[PROVIDED INFORMATION — start]

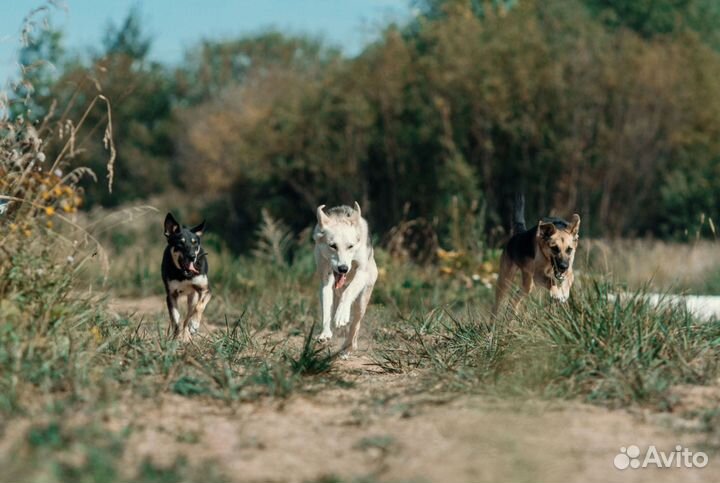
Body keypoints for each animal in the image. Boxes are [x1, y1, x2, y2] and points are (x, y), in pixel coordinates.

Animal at [161, 212, 211, 340]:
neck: (184, 275)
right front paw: (176, 337)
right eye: (180, 243)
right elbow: (176, 320)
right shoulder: (171, 295)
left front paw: (194, 325)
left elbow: (199, 307)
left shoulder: (205, 290)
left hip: (193, 297)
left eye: (195, 243)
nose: (192, 256)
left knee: (190, 313)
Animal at [314, 202, 380, 354]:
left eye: (350, 246)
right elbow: (326, 310)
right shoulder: (325, 281)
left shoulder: (362, 272)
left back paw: (348, 347)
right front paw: (324, 334)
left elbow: (348, 292)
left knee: (355, 325)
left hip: (361, 302)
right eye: (333, 246)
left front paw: (341, 316)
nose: (343, 268)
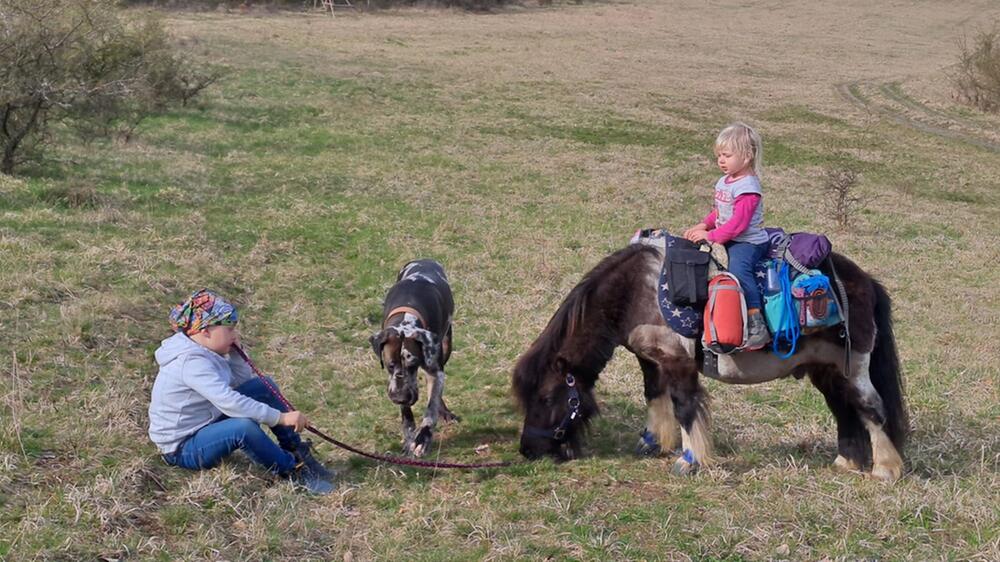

[PROVIDED INFORMATION — finish]

Repeat, word for word, each of the records, omitting any image they hold.

YOUR SOLUTION -
Body keypoints for each animal in the image. Boxes are [x1, y1, x2, y2] and points are (x, y), in pixel coordinates.

Animal at [161, 212, 211, 340]:
neck: (184, 275)
right front paw: (176, 337)
right eye: (180, 243)
right elbow: (176, 320)
right shoulder: (171, 295)
left front paw: (194, 325)
left elbow: (199, 307)
left shoulder: (205, 290)
left hip: (193, 297)
left eye: (195, 243)
nose: (192, 256)
left knee: (190, 313)
Animal at [314, 202, 380, 354]:
left eye: (350, 246)
right elbow: (326, 310)
right shoulder: (325, 281)
left shoulder: (362, 272)
left back paw: (348, 347)
right front paw: (324, 334)
left elbow: (348, 292)
left knee: (355, 325)
left hip: (361, 302)
right eye: (333, 246)
left front paw: (341, 316)
nose: (343, 268)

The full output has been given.